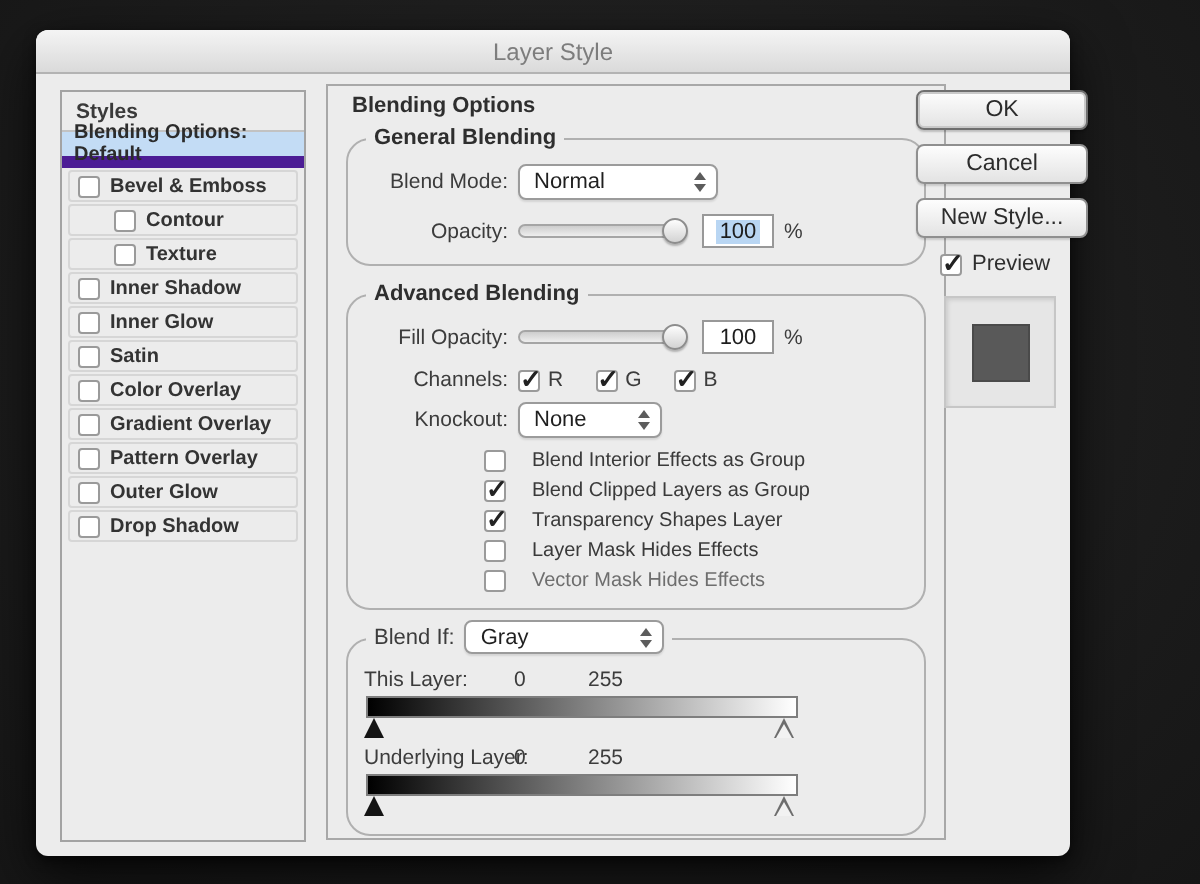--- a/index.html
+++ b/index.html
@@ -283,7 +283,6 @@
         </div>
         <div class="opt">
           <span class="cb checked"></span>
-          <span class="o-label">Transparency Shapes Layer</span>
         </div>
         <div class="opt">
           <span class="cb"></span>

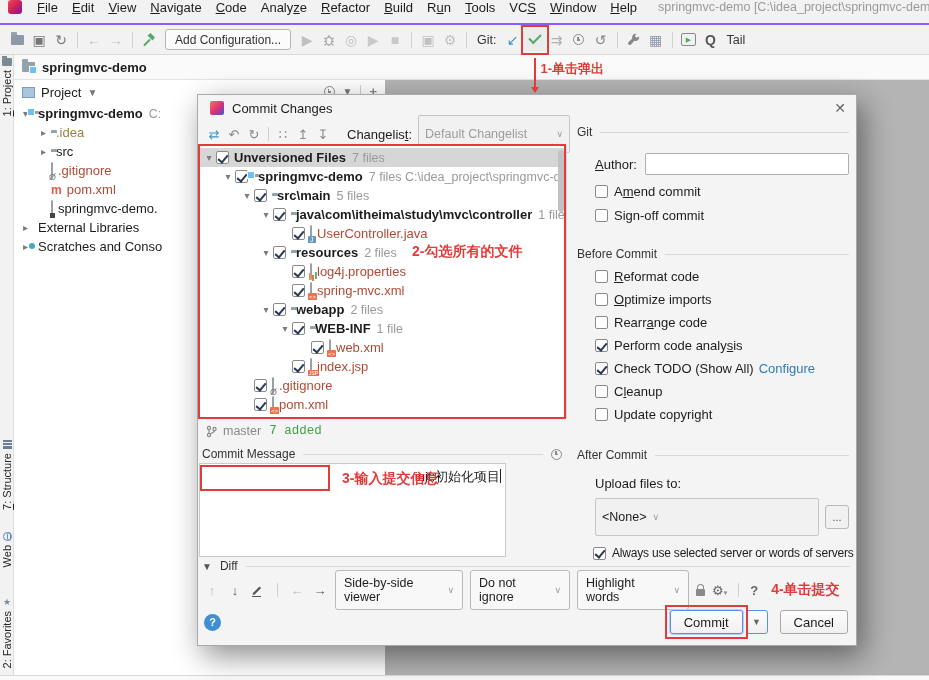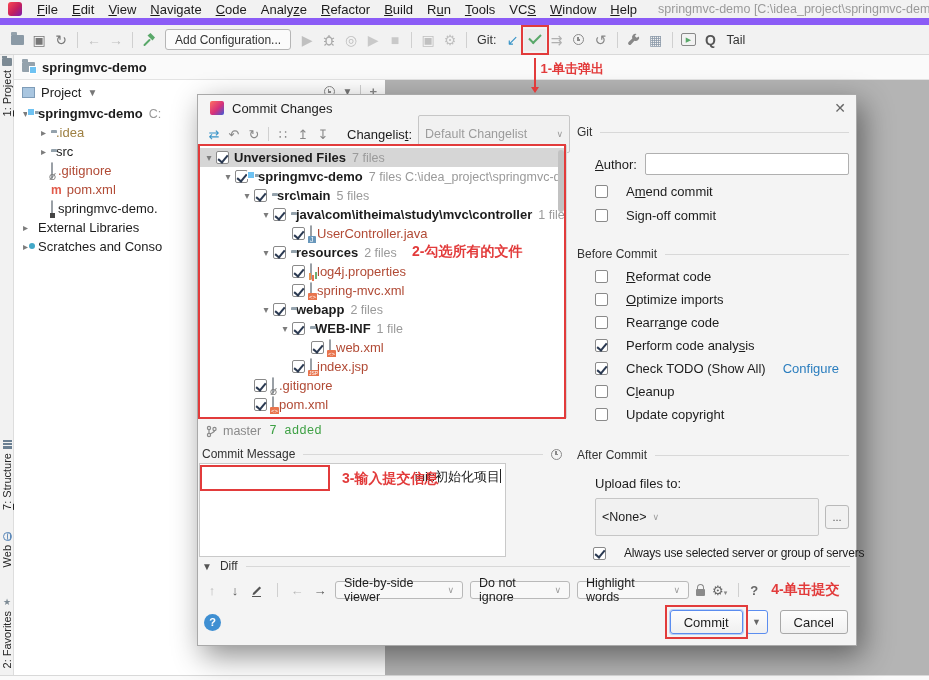--- a/index.html
+++ b/index.html
@@ -7,7 +7,7 @@
   #stage{position:relative;width:929px;height:680px;background:#f2f2f2;overflow:hidden;font-size:13px;color:#1c1c1c;}
 
   
-  #menubar{position:absolute;left:0;top:0;width:929px;height:25px;background:#f2f2f2;border-bottom:7px solid #8b5cf6;display:flex;align-items:center;}
+  #menubar{position:absolute;left:0;top:0;width:929px;height:25px;background:#f2f2f2;border-bottom:2px solid #8b5cf6;display:flex;align-items:flex-start;}
   #app-logo{width:14px;height:14px;margin:0 8px 0 8px;border-radius:3px;background:linear-gradient(135deg,#fc4850,#c31f5e 55%,#7a1cb0);}
   .menu-item{padding:0 7px;font-size:13px;cursor:default;}
   #win-title{margin-left:14px;color:#9a9a9a;font-size:12.5px;white-space:nowrap;overflow:hidden;flex:1;}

-----

■ WHAT IS NEEDED: For every line above with the word "class" in it, make a copy.

■ ANSWER TO THIS TASK:
         <div class="opt">
           <span class="cb checked"></span>
-          <span class="o-label">Transparency Shapes Layer</span>
         <div class="opt">
           <span class="cb"></span>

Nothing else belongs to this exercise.